D:\Caching_CommandManager_Output\CommandManager_Script_Output.txt"
rem give 5 mins (300 sec) of delay so cache can run
echo timeout 5 mins...
timeout /t 300
) else (echo Command Manager script for %%A doesn't exist)
)
This is the essence of the script. We run individual MicroStrategy Command Manager scripts for each User Group found in the Update File. Command Manager scripts are fairly simple. We connect to the Intelligence Server and trigger appropriate Events. The example script for User Group NorthWest can be found below.

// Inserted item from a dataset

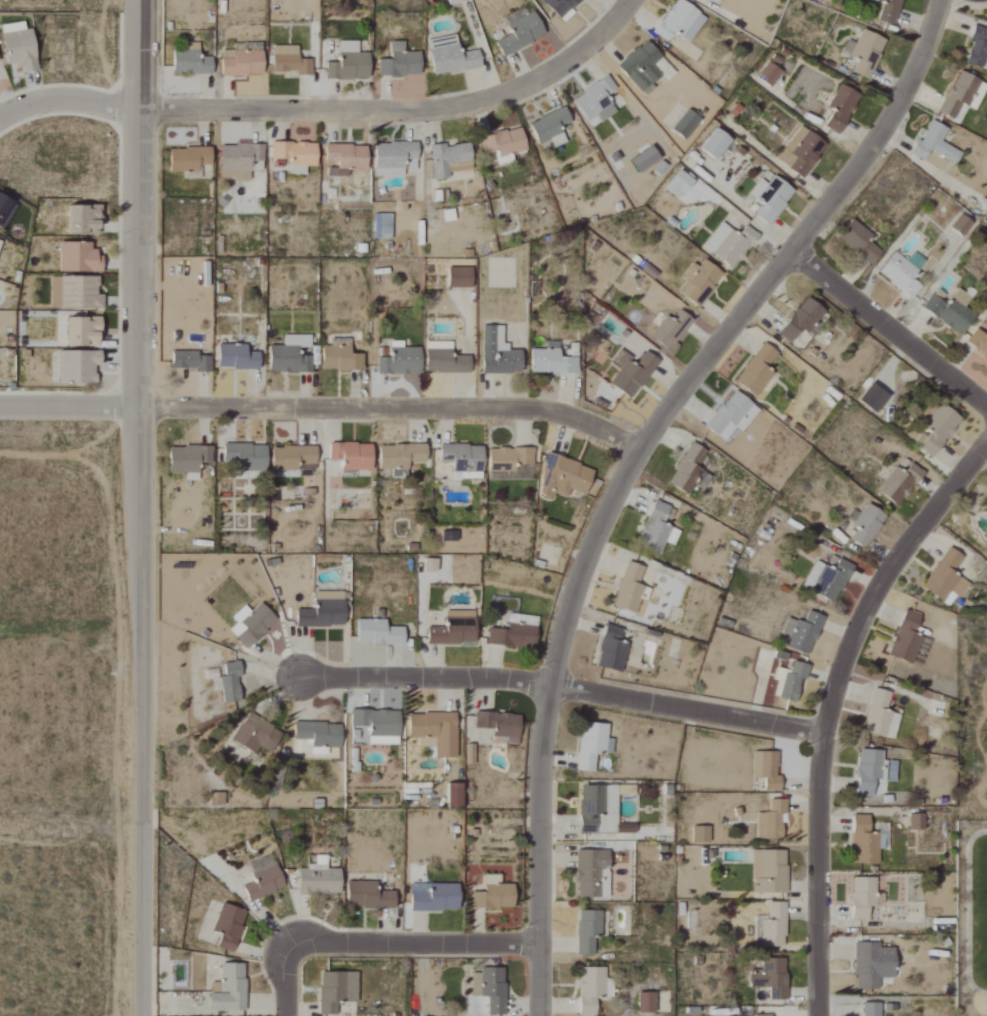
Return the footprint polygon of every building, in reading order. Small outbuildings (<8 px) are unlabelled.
[(560,22),(583,0),(540,0),(560,22)] [(706,19),(680,0),(677,0),(653,33),(667,42),(674,32),(689,43),(706,19)] [(902,0),(873,0),(883,2),(878,21),(895,25),(902,0)] [(502,57),(545,37),(533,12),(506,25),(511,35),(495,43),(502,57)] [(1,26),(5,66),(14,65),(15,73),(37,71),(32,29),(24,30),(23,23),(1,26)] [(986,53),(986,44),(985,43),(986,35),(986,29),(974,26),(965,64),(982,68),(986,53)] [(886,39),(861,30),(850,57),(858,60),(853,73),(870,80),(886,39)] [(481,68),(478,51),(460,54),(456,36),(427,41),(434,76),(481,68)] [(662,57),(645,40),(617,67),(643,94),(663,75),(653,65),(662,57)] [(369,54),(358,54),(358,42),(339,42),(339,64),(326,63),(326,79),(368,80),(369,54)] [(378,78),(420,77),(420,53),(404,53),(404,42),(391,42),(391,60),(378,61),(378,78)] [(211,75),(211,58),(199,58),(199,45),(186,45),(186,52),(173,51),(172,74),(211,75)] [(298,46),(272,47),(273,73),(297,73),(297,77),(311,76),(311,60),(298,60),(298,46)] [(221,77),(263,76),(262,52),(221,53),(221,77)] [(781,70),(766,62),(757,79),(773,87),(781,70)] [(953,119),(960,104),(975,111),(986,85),(986,84),(958,70),(938,113),(953,119)] [(600,122),(615,113),(606,97),(616,90),(607,77),(572,99),(587,122),(596,116),(600,122)] [(824,128),(840,135),(859,94),(838,85),(828,108),(833,110),(824,128)] [(554,147),(567,141),(561,127),(571,123),(564,107),(529,123),(538,145),(551,140),(554,147)] [(701,117),(686,108),(672,132),(687,140),(701,117)] [(910,154),(925,161),(930,152),(956,164),(962,152),(941,142),(948,128),(931,120),(921,142),(917,139),(910,154)] [(776,161),(804,179),(826,143),(798,126),(776,161)] [(526,151),(521,128),(479,138),(483,155),(495,152),(498,163),(512,160),(511,155),(526,151)] [(731,138),(714,128),(700,150),(717,161),(731,138)] [(374,143),(374,177),(404,176),(403,160),(417,160),(417,142),(374,143)] [(316,167),(317,143),(271,143),(271,159),(290,159),(290,175),(305,175),(305,167),(316,167)] [(220,144),(220,179),(250,180),(250,161),(263,162),(263,145),(220,144)] [(431,145),(434,180),(449,178),(447,164),(472,162),(469,144),(445,146),(445,144),(431,145)] [(366,145),(325,146),(325,162),(337,162),(337,169),(327,169),(327,177),(348,177),(348,170),(366,169),(366,145)] [(629,160),(639,174),(660,159),(651,145),(629,160)] [(210,148),(169,149),(169,172),(198,172),(198,165),(211,165),(210,148)] [(693,181),(678,170),(664,189),(679,200),(693,181)] [(749,194),(763,204),(755,215),(769,226),(795,191),(774,175),(767,184),(760,179),(749,194)] [(18,204),(0,193),(0,229),(2,230),(18,204)] [(98,235),(99,206),(68,205),(67,234),(98,235)] [(391,240),(391,214),(374,214),(374,239),(391,240)] [(962,237),(972,223),(960,215),(950,228),(962,237)] [(882,252),(867,240),(871,235),(851,219),(837,238),(871,265),(882,252)] [(703,248),(734,269),(757,234),(745,226),(739,235),(720,222),(703,248)] [(60,242),(59,272),(101,273),(101,252),(91,252),(91,243),(60,242)] [(877,274),(911,299),(921,286),(912,279),(919,271),(894,252),(877,274)] [(692,263),(681,278),(685,281),(678,291),(699,307),(723,274),(704,260),(698,267),(692,263)] [(472,268),(448,267),(448,288),(471,288),(472,268)] [(102,308),(102,295),(98,295),(98,276),(50,277),(50,309),(102,308)] [(975,316),(963,307),(968,299),(957,291),(946,305),(931,294),(921,308),(960,336),(975,316)] [(790,343),(801,329),(809,335),(826,313),(806,297),(777,333),(790,343)] [(650,338),(671,352),(693,320),(678,310),(672,320),(665,315),(650,338)] [(67,346),(98,346),(99,317),(67,317),(67,346)] [(483,326),(482,374),(521,374),(521,350),(504,350),(505,326),(483,326)] [(269,346),(269,372),(311,373),(311,357),(299,356),(299,349),(310,350),(311,335),(283,335),(283,346),(269,346)] [(377,357),(377,374),(420,374),(420,348),(402,347),(403,341),(390,341),(390,358),(377,357)] [(452,342),(425,342),(426,373),(470,373),(470,355),(452,355),(452,342)] [(321,347),(322,371),(363,370),(363,354),(350,354),(350,343),(340,343),(340,346),(321,347)] [(777,353),(762,343),(735,383),(757,397),(772,373),(766,369),(777,353)] [(259,369),(259,352),(247,352),(247,345),(218,344),(217,369),(259,369)] [(530,350),(530,374),(577,374),(577,350),(563,350),(530,350)] [(645,351),(637,363),(619,350),(610,364),(619,370),(609,385),(632,400),(658,360),(645,351)] [(58,351),(58,383),(97,383),(98,351),(58,351)] [(198,352),(171,351),(171,369),(196,369),(196,372),(210,373),(211,356),(198,356),(198,352)] [(857,400),(875,414),(888,397),(871,383),(857,400)] [(705,427),(730,446),(759,409),(734,390),(705,427)] [(919,423),(931,432),(919,448),(932,458),(961,419),(936,400),(919,423)] [(688,495),(695,483),(692,481),(708,453),(691,443),(668,483),(688,495)] [(266,444),(223,445),(223,463),(236,463),(236,471),(267,471),(266,444)] [(372,444),(329,444),(329,460),(341,461),(341,471),(372,471),(372,444)] [(379,470),(408,470),(408,462),(426,463),(426,446),(379,445),(379,470)] [(482,473),(482,446),(440,445),(439,463),(452,463),(452,480),(461,480),(461,473),(482,473)] [(168,473),(186,474),(185,480),(198,481),(199,464),(211,464),(211,447),(168,446),(168,473)] [(271,471),(315,471),(316,447),(272,447),(271,471)] [(489,448),(488,472),(514,473),(514,480),(531,481),(532,449),(489,448)] [(585,495),(594,469),(554,456),(541,496),(552,499),(554,493),(567,497),(569,490),(585,495)] [(877,493),(900,507),(922,471),(910,464),(904,473),(893,467),(877,493)] [(661,555),(665,543),(673,546),(679,531),(663,525),(670,507),(654,501),(636,544),(661,555)] [(886,515),(866,504),(853,526),(857,528),(850,540),(866,549),(886,515)] [(969,584),(952,573),(963,557),(948,548),(922,588),(944,602),(951,593),(960,598),(969,584)] [(815,561),(802,588),(836,603),(853,565),(838,559),(834,569),(815,561)] [(436,572),(436,560),(424,560),(424,572),(436,572)] [(644,568),(627,562),(612,607),(635,615),(644,587),(639,585),(644,568)] [(295,610),(296,627),(344,627),(343,592),(314,593),(314,610),(295,610)] [(231,617),(236,623),(229,630),(246,649),(276,621),(260,604),(250,612),(244,605),(231,617)] [(888,655),(912,664),(922,638),(914,634),(920,616),(905,610),(888,655)] [(788,618),(778,644),(810,655),(824,617),(808,611),(804,624),(788,618)] [(475,644),(474,612),(445,612),(445,627),(427,627),(427,645),(475,644)] [(357,620),(356,644),(403,645),(403,628),(385,627),(386,620),(357,620)] [(487,644),(534,650),(537,627),(508,624),(507,630),(489,628),(487,644)] [(622,629),(605,625),(596,667),(622,673),(629,644),(619,642),(622,629)] [(241,678),(239,662),(223,664),(225,677),(220,677),(223,704),(240,702),(238,678),(241,678)] [(778,681),(774,697),(798,703),(807,665),(792,662),(790,671),(777,668),(774,680),(778,681)] [(894,740),(900,715),(887,712),(892,693),(874,688),(862,732),(894,740)] [(351,744),(399,745),(400,711),(351,710),(351,744)] [(455,713),(408,714),(408,738),(418,738),(418,748),(430,747),(430,759),(456,758),(455,713)] [(520,715),(475,713),(474,728),(493,729),(493,737),(519,738),(520,715)] [(232,744),(256,754),(259,748),(271,753),(281,730),(244,715),(232,744)] [(294,741),(311,742),(311,755),(329,756),(329,747),(340,748),(340,724),(294,723),(294,741)] [(608,725),(581,723),(577,771),(594,773),(595,754),(612,755),(613,740),(607,740),(608,725)] [(857,797),(873,798),(873,783),(885,783),(886,761),(881,761),(882,751),(859,750),(857,797)] [(753,778),(764,778),(764,792),(778,792),(779,753),(753,752),(753,778)] [(580,834),(617,834),(617,786),(579,787),(580,834)] [(224,806),(224,793),(209,793),(209,805),(224,806)] [(784,839),(785,801),(769,800),(769,814),(757,813),(756,839),(784,839)] [(869,834),(869,816),(852,815),(851,863),(878,864),(879,834),(869,834)] [(923,815),(909,815),(909,831),(924,831),(923,815)] [(786,894),(787,851),(753,851),(752,893),(786,894)] [(242,887),(248,902),(284,889),(272,855),(247,864),(254,883),(242,887)] [(298,870),(298,895),(340,895),(340,870),(326,870),(326,856),(311,857),(311,870),(298,870)] [(472,893),(471,909),(513,909),(514,885),(500,885),(500,875),(484,875),(484,893),(472,893)] [(875,908),(876,879),(852,878),(851,920),(869,920),(869,908),(875,908)] [(375,882),(347,881),(346,908),(394,909),(395,892),(375,892),(375,882)] [(458,886),(411,885),(410,911),(458,912),(458,886)] [(786,947),(787,903),(768,903),(768,919),(755,919),(755,946),(786,947)] [(212,931),(221,935),(217,947),(232,953),(247,913),(222,904),(212,931)] [(602,912),(578,911),(577,955),(594,956),(595,937),(601,937),(602,912)] [(855,990),(880,990),(880,978),(894,978),(895,948),(880,948),(880,943),(855,943),(855,990)] [(762,959),(762,971),(750,970),(750,988),(769,989),(769,1000),(786,1000),(787,959),(762,959)] [(245,1011),(245,965),(221,964),(220,983),(210,983),(209,1011),(245,1011)] [(487,997),(487,1015),(504,1015),(505,969),(480,968),(480,973),(472,973),(471,997),(487,997)] [(595,998),(605,998),(605,969),(579,968),(579,1015),(595,1015),(595,998)] [(319,1015),(337,1015),(336,1003),(357,1003),(356,973),(319,973),(319,1015)] [(638,1014),(655,1014),(655,993),(637,994),(638,1014)] [(880,1004),(862,1003),(862,1015),(880,1015),(880,1004)]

Example of a Command Manager script
After the Event it triggered, we have 300 seconds of timeout so the cache for a User Group can be updated without interference from another User Group.
rem move file from Progress to Processed Files
echo Moving %%~nxi file to processed files
move D:\FTPSite\ProgressFiles\%%~nxi D:\FTPSite\ProcessedFiles
)
)
)
echo SCRIPT END: %date% %time%
This part of the script archives the Update File into the ProcessedFiles folder, and logs the date and time for logging and tracking purposes.
The last part of the solution is a system of events, event-triggered schedules, and cache update subscriptions. This part is standard MicroStrategy. For each User Group, we have created Events, event-triggered schedules, and finally subscriptions. When Command Manager scripts trigger an Event for let’s say User Group NorthWest, the event-triggered schedule is run, and Cache Update Subscription for User Group NorthWest is finally run. That is the final step in which the cache is updated.
Flow Diagram
Below is a rough graphical display of the whole process.
Flow diagram
Conclusion
This blog post shows how can MicroStrategy’s great interoperability capabilities be used to drive value for the clients. We used a combination of SSIS, MicroStrategy, and Windows tools to great effect.
In conclusion, event driven caching is a powerful way of automating the mundane tasks so we can concentrate on the creative work that we all love. MicroStrategy offers us powerful ways to achieve that goal, and we’ll be sure to continue in that direction.